Como esquecer o Frank Machine de "O Homem do Braço de Ouro"? Machine era um crupiê de Chicago viciado em morfina. O inferno da desintoxicação e, pior, da recaída do personagem foi vivido pelo ator com uma intensidade e uma coragem tais que ninguém nem mesmo lembra que, um dia, ele foi um cantor.
E como não lembrar a maneira eficaz como se integrou ao barroco de Vincente Minnelli, ao fazer "Deus Sabe Quanto Amei" (58)? Era outro personagem corajoso: Dave Hirsh, o soldado que volta à sua cidade com uma prostituta a tiracolo. Sinatra soube interpretá-lo até o fim, isto é, até a morte.
O início dos anos 60 marca os últimos momentos de ligação entre Sinatra e o grande cinema. Talvez "Sob o Domínio do Mal" (1962) seja seu último trabalho digno de ser lembrado.

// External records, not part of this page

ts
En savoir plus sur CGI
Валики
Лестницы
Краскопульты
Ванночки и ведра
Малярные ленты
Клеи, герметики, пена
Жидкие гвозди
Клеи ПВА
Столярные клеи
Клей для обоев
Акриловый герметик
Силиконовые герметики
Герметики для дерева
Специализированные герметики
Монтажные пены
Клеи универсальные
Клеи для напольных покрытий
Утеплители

Depois vieram uma comédia infeliz com Robert Aldrich ("Os Quatro Heróis do Texas", de 1963), uma tentativa como diretor ("Os Bravos Morrem Lutando", de 1965) e a associação inconsequente numa série de comédias sem inspiração, sem peso e sem pretensão de Gordon Douglas.
Quando tentou voltar ao grande cinema, na pele do advogado de "O Veredito" (1982), acabou barrado pelo diretor Sidney Lumet. Paul Newman ficou com o papel.
Mais do que favorável, o balanço é surpreendente. Frank Sinatra entrou no cinema pela porta do musical e, subsidiariamente, da comédia. Afirmou sua personalidade como homem mulherengo e determinado.
O que fica de mais significativo, porém, é algo em que talvez ninguém pensasse em 1941: um ator dramático corajoso e dedicado, capaz de se entregar de alma e corpo aos melhores papéis que teve e de enfrentar desafios em que precisou contar com muito mais virtudes do que uma bela voz e um par de sedutores olhos azuis.